Greek DPA Flags Hotel Guest Data Practices

The Hellenic Data Protection Authority (HDPA) has recently issued compliance recommendations to hotels and other tourist accommodation providers following complaints about the collection and retention of guests’ personal data during check-in and payment procedures.

The Authority made it clear that photographing or copying identity documents (such as passports or national ID cards) and storing copies of guests’ credit or debit cards, in the absence of a specific legal obligation, is generally incompatible with the GDPR. According to the HDPA, these practices may breach the principles of lawfulness, transparency and data minimisation, while unnecessarily increasing the risk of fraud, identity theft and unauthorised access to personal data.

The HDPA has also called upon Greece’s hotel associations to ensure that their members review their check-in and payment procedures, avoid retaining copies of identity documents or payment cards, provide clear privacy notices to guests, and ensure that any processing of personal data is supported by an appropriate legal basis.

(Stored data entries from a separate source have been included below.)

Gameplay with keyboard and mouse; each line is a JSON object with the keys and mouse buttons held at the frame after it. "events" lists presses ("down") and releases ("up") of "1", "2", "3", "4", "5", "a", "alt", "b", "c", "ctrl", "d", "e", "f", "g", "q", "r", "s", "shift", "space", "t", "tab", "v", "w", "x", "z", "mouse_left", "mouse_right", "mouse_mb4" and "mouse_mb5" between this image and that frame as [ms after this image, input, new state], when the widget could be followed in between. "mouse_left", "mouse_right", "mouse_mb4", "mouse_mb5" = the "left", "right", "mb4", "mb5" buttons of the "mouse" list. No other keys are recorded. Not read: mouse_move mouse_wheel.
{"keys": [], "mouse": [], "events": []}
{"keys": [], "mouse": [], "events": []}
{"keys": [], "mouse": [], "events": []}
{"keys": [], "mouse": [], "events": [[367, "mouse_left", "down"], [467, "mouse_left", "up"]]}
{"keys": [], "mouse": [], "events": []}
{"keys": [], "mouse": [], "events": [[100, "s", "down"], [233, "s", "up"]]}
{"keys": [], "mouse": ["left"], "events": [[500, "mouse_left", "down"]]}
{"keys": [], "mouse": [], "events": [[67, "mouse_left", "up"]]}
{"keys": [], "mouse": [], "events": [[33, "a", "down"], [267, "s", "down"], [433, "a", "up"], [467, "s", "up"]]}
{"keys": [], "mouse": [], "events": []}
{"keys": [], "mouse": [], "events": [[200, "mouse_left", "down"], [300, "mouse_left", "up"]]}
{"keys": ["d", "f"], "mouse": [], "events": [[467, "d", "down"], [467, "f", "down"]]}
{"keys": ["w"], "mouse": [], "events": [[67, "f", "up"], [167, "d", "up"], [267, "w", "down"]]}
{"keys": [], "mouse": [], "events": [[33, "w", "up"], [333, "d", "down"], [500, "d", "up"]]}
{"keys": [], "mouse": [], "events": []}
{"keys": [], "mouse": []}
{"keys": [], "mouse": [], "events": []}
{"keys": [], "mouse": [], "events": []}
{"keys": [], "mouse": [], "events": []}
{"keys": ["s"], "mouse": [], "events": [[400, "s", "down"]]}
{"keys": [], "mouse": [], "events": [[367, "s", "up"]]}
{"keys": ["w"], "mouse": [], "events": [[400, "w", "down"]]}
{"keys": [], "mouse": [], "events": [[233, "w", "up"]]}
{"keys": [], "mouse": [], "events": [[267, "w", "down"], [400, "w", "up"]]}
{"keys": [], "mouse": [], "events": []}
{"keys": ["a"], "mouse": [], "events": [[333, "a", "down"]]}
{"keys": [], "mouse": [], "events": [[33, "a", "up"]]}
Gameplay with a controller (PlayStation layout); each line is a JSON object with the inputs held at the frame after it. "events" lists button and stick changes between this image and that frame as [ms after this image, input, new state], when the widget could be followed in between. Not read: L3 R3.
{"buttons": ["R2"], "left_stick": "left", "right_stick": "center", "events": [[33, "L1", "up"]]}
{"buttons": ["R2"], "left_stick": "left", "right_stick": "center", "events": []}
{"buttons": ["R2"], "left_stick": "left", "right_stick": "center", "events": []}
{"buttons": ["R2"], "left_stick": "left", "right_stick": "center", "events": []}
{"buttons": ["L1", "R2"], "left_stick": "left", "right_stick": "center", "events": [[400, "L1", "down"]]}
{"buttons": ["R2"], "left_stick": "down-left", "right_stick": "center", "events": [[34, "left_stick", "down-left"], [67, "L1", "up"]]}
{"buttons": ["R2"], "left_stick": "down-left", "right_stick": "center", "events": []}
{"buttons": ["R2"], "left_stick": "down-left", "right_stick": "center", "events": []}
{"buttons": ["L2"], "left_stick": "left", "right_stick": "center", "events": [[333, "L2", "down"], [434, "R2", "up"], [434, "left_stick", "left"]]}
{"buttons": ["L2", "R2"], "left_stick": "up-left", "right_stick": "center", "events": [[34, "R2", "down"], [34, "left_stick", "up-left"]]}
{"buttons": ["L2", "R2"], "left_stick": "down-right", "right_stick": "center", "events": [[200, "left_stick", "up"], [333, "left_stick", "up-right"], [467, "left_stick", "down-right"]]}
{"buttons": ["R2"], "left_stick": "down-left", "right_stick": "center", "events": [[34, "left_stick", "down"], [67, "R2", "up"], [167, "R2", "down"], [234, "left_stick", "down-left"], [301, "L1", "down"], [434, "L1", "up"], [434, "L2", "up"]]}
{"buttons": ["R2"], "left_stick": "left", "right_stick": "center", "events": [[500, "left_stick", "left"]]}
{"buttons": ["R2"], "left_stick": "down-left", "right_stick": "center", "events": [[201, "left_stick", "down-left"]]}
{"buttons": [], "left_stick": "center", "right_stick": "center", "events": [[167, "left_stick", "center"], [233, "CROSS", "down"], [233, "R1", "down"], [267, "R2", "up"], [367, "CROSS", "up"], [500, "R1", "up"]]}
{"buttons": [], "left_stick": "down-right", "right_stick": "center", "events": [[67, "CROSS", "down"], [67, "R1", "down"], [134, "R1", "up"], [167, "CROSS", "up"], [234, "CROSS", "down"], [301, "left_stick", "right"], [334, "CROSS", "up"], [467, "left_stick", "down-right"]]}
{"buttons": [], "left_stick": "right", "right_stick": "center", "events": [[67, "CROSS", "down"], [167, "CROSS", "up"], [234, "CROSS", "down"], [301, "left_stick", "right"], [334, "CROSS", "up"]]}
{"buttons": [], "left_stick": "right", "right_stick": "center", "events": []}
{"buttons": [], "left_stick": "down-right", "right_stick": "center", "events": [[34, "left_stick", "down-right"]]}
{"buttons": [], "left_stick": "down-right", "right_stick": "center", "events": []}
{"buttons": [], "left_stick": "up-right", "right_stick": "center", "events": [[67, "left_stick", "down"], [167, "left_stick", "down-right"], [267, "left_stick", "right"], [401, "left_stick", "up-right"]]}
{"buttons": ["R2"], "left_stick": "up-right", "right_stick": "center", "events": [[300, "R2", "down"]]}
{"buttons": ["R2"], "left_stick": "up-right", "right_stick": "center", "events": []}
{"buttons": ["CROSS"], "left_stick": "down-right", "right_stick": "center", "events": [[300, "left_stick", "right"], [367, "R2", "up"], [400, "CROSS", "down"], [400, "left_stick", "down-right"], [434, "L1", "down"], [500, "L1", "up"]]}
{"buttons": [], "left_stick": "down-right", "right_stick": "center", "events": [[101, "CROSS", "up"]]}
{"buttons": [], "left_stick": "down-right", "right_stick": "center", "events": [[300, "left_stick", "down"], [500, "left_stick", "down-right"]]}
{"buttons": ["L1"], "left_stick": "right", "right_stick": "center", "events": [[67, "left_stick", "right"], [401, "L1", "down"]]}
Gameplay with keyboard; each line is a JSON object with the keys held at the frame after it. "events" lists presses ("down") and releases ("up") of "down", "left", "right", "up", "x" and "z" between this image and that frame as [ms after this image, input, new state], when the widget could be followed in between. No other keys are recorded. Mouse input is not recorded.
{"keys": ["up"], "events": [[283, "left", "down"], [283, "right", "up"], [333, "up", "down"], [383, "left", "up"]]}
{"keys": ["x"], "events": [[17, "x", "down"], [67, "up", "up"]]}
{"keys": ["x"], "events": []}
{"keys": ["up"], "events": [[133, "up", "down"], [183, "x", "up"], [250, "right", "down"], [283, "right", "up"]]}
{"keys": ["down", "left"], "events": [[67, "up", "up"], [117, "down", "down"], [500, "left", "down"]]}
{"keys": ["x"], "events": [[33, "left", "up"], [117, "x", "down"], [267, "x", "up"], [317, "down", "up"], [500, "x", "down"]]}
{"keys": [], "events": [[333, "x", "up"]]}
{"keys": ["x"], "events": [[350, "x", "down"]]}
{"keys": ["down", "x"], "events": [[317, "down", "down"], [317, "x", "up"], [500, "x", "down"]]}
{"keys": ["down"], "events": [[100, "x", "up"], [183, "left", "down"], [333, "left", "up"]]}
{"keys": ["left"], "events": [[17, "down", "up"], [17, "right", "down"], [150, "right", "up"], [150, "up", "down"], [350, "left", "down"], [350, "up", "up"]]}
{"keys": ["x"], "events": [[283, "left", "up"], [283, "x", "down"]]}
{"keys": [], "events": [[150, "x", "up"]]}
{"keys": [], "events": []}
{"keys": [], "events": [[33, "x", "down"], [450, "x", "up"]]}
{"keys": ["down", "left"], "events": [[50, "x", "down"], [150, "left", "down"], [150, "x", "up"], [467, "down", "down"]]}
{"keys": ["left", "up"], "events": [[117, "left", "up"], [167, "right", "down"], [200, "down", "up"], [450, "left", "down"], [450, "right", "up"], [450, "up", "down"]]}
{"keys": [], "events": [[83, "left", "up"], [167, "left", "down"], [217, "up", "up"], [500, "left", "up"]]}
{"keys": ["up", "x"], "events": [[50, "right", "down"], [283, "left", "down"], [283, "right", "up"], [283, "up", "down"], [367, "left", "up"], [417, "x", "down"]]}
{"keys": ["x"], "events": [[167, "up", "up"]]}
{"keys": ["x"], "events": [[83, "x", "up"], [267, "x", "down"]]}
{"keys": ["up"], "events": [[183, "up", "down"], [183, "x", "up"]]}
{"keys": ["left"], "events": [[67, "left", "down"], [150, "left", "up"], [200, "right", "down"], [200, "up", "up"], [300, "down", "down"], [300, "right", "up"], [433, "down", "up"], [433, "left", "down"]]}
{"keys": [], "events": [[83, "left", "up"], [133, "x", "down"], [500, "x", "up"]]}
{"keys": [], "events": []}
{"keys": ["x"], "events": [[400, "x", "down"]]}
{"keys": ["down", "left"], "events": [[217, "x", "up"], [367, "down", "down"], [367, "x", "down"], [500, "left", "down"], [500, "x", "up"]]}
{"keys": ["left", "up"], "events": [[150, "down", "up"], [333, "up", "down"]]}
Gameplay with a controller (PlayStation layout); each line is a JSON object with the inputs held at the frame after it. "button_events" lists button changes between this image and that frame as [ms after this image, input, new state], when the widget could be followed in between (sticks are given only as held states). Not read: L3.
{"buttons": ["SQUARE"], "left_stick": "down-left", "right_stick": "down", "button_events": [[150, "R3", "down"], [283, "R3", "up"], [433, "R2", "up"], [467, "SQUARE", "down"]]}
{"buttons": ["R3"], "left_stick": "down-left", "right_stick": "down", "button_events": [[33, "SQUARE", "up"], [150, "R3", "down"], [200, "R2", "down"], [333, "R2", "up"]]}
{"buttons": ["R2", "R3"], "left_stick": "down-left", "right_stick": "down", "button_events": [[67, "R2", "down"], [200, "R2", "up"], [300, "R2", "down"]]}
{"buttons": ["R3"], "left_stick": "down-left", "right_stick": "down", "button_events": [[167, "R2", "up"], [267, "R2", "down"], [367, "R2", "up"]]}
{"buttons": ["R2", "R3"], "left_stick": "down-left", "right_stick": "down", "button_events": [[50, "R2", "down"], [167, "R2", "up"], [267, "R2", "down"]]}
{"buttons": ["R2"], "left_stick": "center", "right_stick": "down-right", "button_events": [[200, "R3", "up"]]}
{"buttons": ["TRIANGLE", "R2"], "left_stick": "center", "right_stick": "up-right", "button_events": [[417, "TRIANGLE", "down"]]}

For hospitality businesses operating in Greece, the recommendations serve as a timely reminder that long-standing operational practices must be reassessed through the lens of the GDPR. For international travellers, the guidance reinforces that hotels should not routinely request or retain copies of passports, ID cards or payment cards unless expressly required by law.

Although the recommendations do not introduce new legal obligations, they signal the HDPA’s enforcement priorities and are likely to shape compliance expectations across Greece’s hospitality sector.